--- Activity ---
Below are some records; output exactly the lines from the line with "1,1,$1+$1,$6,$7*" to the line with "X78740000Y82550000D03*", both ends kept, and nothing more.

--- Task input ---

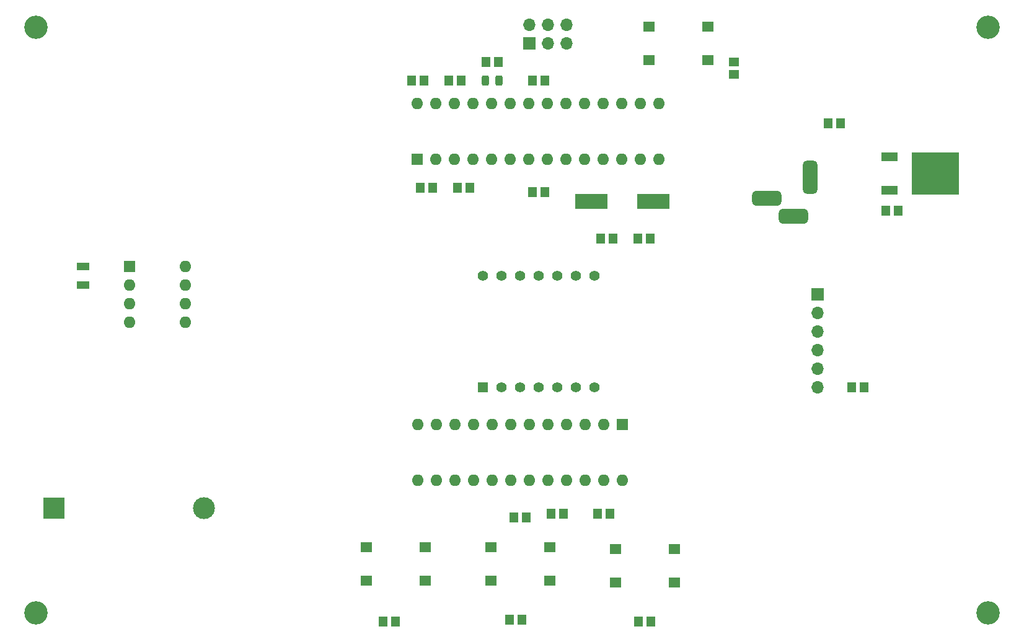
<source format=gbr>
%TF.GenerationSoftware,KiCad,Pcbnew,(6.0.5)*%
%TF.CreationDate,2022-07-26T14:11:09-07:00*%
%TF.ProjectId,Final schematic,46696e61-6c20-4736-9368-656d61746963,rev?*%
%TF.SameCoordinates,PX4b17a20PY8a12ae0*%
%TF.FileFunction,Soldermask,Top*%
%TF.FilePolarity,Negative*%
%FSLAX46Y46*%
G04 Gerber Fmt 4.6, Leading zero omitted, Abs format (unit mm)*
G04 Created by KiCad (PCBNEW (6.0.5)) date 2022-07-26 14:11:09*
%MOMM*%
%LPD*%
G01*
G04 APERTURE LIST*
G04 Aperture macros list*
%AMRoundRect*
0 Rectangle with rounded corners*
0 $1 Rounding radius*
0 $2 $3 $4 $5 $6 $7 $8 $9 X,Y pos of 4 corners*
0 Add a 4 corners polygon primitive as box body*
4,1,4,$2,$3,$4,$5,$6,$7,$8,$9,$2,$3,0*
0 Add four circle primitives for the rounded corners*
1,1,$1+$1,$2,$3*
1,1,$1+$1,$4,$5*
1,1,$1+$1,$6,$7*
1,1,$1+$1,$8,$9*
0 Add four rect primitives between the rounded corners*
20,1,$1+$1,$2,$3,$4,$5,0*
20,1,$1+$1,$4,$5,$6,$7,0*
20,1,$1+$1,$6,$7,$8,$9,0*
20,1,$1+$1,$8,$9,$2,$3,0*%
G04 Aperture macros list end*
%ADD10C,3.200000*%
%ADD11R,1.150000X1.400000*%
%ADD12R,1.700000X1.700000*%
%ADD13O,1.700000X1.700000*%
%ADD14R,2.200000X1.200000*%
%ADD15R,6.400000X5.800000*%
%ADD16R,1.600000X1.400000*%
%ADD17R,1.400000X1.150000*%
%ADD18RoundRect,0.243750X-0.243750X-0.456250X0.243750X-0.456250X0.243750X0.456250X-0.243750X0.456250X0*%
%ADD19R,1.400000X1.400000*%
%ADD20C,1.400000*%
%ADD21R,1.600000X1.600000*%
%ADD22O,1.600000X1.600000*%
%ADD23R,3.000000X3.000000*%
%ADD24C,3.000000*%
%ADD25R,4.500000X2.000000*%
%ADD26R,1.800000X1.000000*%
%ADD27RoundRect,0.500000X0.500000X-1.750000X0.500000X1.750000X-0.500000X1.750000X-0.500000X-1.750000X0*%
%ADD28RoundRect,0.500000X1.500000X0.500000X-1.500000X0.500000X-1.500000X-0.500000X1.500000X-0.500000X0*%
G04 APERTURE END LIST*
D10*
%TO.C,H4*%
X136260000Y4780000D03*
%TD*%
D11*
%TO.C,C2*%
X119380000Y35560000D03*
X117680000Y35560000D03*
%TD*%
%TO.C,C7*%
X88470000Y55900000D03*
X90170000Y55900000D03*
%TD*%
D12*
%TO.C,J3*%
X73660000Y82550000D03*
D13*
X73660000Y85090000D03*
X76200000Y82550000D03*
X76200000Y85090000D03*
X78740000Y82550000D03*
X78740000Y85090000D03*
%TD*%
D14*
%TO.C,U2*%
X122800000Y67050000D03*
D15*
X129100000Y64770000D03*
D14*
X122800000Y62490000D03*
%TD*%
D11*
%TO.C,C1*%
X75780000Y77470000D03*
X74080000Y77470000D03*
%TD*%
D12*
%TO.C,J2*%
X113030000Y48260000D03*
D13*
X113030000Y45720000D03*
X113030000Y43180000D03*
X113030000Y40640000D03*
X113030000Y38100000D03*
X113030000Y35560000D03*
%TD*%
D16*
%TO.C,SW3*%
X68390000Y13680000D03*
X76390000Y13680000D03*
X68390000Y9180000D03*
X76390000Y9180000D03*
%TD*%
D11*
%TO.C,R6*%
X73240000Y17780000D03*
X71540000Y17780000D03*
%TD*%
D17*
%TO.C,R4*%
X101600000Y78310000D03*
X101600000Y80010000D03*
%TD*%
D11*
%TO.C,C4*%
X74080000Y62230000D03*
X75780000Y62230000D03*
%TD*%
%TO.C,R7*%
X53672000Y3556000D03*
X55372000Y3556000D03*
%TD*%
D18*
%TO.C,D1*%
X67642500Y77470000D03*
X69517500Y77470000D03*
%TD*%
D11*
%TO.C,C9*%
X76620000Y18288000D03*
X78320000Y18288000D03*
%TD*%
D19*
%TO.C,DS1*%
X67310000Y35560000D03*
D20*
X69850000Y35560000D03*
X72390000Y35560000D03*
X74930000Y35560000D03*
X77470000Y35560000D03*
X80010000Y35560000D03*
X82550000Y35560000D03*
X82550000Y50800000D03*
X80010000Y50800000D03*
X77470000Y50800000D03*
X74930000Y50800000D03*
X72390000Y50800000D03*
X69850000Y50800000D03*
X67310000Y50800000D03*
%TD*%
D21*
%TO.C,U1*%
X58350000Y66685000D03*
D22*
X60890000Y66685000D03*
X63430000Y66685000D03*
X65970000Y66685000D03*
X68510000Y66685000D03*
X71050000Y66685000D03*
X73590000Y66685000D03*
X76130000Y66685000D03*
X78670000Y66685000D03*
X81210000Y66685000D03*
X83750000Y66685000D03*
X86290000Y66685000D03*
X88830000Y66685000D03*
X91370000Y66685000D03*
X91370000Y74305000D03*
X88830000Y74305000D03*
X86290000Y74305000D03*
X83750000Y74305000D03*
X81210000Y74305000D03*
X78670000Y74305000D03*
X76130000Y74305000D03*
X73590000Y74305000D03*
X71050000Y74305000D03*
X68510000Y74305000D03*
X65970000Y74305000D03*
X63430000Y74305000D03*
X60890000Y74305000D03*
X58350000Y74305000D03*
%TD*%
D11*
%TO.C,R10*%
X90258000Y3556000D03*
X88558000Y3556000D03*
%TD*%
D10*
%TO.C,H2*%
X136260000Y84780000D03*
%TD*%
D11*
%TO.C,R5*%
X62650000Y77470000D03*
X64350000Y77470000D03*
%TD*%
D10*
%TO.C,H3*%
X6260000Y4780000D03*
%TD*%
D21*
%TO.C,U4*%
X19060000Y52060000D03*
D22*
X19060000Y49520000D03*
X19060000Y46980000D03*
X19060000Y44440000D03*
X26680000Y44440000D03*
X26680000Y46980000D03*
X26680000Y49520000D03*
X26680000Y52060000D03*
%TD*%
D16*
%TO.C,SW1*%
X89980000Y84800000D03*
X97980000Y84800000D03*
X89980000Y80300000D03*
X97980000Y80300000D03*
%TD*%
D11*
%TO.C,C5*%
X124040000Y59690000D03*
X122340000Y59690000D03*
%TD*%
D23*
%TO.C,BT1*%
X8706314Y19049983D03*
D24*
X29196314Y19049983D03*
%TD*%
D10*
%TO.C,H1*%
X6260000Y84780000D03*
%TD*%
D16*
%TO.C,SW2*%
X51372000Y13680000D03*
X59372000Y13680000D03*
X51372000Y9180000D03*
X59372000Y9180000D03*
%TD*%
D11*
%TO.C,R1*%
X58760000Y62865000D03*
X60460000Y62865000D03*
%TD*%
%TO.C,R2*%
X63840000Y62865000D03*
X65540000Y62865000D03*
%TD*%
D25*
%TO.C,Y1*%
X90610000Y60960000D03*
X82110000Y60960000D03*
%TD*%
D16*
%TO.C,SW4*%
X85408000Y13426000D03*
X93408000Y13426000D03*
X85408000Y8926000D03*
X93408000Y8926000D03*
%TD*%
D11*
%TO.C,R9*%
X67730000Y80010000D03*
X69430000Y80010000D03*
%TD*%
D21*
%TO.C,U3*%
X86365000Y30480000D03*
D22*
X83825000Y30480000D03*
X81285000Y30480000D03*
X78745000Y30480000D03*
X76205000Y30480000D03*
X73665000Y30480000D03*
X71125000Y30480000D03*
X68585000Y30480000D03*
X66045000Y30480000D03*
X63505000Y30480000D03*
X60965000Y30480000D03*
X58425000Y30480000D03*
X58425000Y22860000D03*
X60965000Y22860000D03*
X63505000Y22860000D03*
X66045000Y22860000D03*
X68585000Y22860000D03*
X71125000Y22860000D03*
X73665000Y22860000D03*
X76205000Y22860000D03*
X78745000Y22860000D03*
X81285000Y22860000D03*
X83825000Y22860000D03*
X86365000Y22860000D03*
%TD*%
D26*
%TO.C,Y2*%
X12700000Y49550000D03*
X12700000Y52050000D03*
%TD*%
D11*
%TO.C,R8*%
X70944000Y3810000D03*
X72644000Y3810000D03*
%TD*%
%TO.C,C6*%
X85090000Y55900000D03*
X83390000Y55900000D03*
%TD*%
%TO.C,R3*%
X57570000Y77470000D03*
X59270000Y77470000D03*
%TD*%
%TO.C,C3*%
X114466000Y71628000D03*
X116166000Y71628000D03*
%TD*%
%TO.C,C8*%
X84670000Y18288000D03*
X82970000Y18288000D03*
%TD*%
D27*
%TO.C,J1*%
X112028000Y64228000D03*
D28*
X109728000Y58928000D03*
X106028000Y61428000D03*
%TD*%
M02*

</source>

--- Output below ---
1,1,$1+$1,$6,$7*
1,1,$1+$1,$8,$9*
0 Add four rect primitives between the rounded corners*
20,1,$1+$1,$2,$3,$4,$5,0*
20,1,$1+$1,$4,$5,$6,$7,0*
20,1,$1+$1,$6,$7,$8,$9,0*
20,1,$1+$1,$8,$9,$2,$3,0*%
G04 Aperture macros list end*
%ADD10C,3.200000*%
%ADD11R,1.150000X1.400000*%
%ADD12R,1.700000X1.700000*%
%ADD13O,1.700000X1.700000*%
%ADD14R,2.200000X1.200000*%
%ADD15R,6.400000X5.800000*%
%ADD16R,1.600000X1.400000*%
%ADD17R,1.400000X1.150000*%
%ADD18RoundRect,0.243750X-0.243750X-0.456250X0.243750X-0.456250X0.243750X0.456250X-0.243750X0.456250X0*%
%ADD19R,1.400000X1.400000*%
%ADD20C,1.400000*%
%ADD21R,1.600000X1.600000*%
%ADD22O,1.600000X1.600000*%
%ADD23R,3.000000X3.000000*%
%ADD24C,3.000000*%
%ADD25R,4.500000X2.000000*%
%ADD26R,1.800000X1.000000*%
%ADD27RoundRect,0.500000X0.500000X-1.750000X0.500000X1.750000X-0.500000X1.750000X-0.500000X-1.750000X0*%
%ADD28RoundRect,0.500000X1.500000X0.500000X-1.500000X0.500000X-1.500000X-0.500000X1.500000X-0.500000X0*%
G04 APERTURE END LIST*
D10*
%TO.C,H4*%
X136260000Y4780000D03*
%TD*%
D11*
%TO.C,C2*%
X119380000Y35560000D03*
X117680000Y35560000D03*
%TD*%
%TO.C,C7*%
X88470000Y55900000D03*
X90170000Y55900000D03*
%TD*%
D12*
%TO.C,J3*%
X73660000Y82550000D03*
D13*
X73660000Y85090000D03*
X76200000Y82550000D03*
X76200000Y85090000D03*
X78740000Y82550000D03*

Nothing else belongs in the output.